[Opening DATA LISTING section]
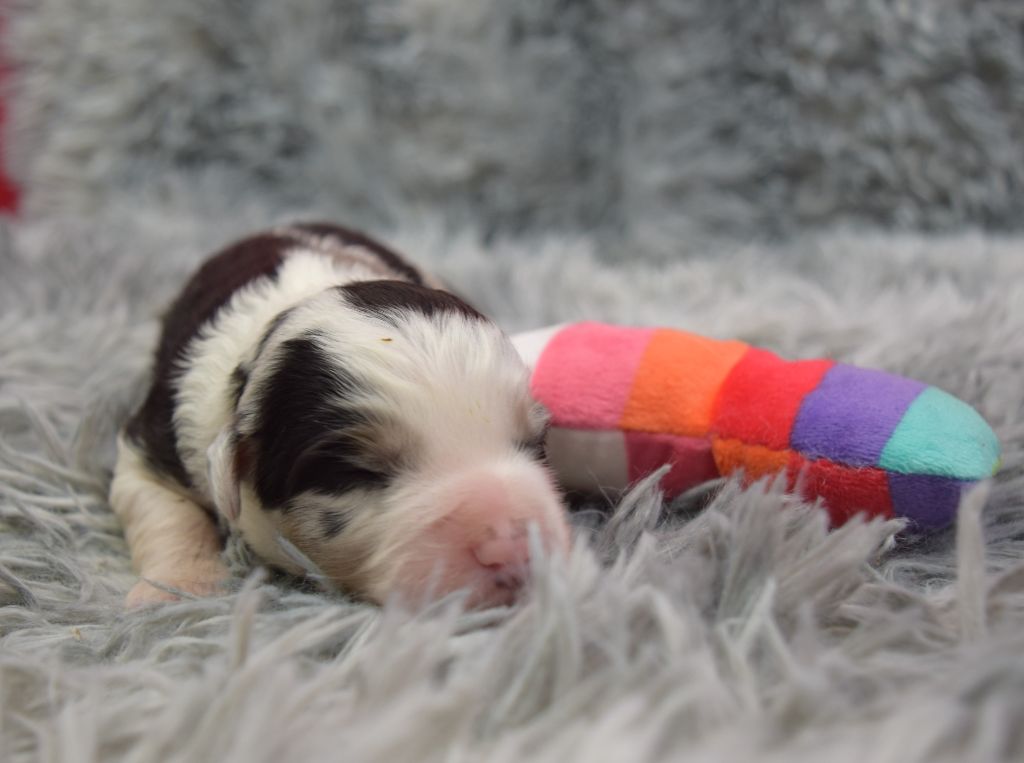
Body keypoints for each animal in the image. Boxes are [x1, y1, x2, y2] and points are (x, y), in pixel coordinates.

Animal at [110, 223, 570, 608]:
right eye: (356, 472)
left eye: (535, 445)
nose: (515, 547)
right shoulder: (153, 444)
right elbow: (168, 513)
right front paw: (176, 590)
[Closing DATA LISTING section]
PROBLEM DETAILS. Whatever the records hold apart from pictures should be repeated exactly.

EXERCISE RESULT.
Body keypoints for each animal in the image. Boxes are [x1, y1, x2, y2] and points are (x, y), in pixel coordinates.

Animal at [110, 223, 570, 608]:
right eye: (356, 472)
left eye: (535, 445)
nose: (515, 547)
right shoulder: (153, 444)
right elbow: (168, 513)
right front paw: (176, 590)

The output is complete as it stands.